Some object to enter on the duty of covenant renovation, because the whole church is not unanimous in relation to her whole regimen. Let us wait, say they, until we are agreed to have deacons, or until we all agree to discard them; we shall then be prepared to enter into covenant with God. It is a sufficient answer to this objection to say, that it is as absurd as for a patient to declare that he will take no medicine till he gets well.

It is evident that God has given the spirit of the world power to trouble us, as an appropriate chastisement for the long neglect of an imperative duty. The good Lord pardon our sin, and give us grace to display soon the banner of the covenant. Amen.


A. These overtures are semi-official. The synod expresses its approbation of the whole contents of an overture which it publishes. One overture on Covenanting passed unanimously. These documents are not sent down to the courts below for adoption or rejection, but for information and criticism. Presbyteries may not set aside a deed of synod, because, 1. They are subject to synod; the subject does not govern the ruler. 2. If they can do this, sessions may annul deeds of Presbyteries, and the people those of sessions. 3. A minority might govern. The small Presbyteries, with three or four ministers, would have as much power as those with ten or twelve. 4. The decrees of the synod of Jerusalem were not enacted by the votes of Presbyteries. 5. If the votes of Presbyteries may decide in one matter, they have the right in everything. This would divest synod of all authority.
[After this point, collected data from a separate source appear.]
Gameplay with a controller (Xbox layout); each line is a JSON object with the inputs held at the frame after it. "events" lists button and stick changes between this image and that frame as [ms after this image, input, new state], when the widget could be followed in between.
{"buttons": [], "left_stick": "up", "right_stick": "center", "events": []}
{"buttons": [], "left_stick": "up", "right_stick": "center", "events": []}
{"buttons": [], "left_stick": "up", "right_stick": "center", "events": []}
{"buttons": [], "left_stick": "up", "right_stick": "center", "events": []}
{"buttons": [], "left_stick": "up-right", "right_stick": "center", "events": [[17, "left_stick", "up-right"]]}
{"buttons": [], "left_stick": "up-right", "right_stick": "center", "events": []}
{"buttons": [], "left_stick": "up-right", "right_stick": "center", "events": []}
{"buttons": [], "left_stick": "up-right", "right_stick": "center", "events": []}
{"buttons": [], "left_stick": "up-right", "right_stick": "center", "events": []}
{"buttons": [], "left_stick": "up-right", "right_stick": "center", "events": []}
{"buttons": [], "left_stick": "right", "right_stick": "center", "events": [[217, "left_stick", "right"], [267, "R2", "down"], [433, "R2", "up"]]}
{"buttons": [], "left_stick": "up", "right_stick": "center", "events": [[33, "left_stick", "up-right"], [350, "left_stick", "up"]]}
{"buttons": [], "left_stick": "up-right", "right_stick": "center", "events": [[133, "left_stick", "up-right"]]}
B. J.R. Willson appears to be referring to the so-called “Deacon Controversy.” This controversy had been simmering since 1838 [ eleven year prior to this article] when discussion began respecting a revised book of church government. His son, James M. Willson, was one of the chief protagonists in this debate. The “government party” likely refers to those belonging to the “anti-deacon” party who favored “trustees” instead of deacons to manage church property.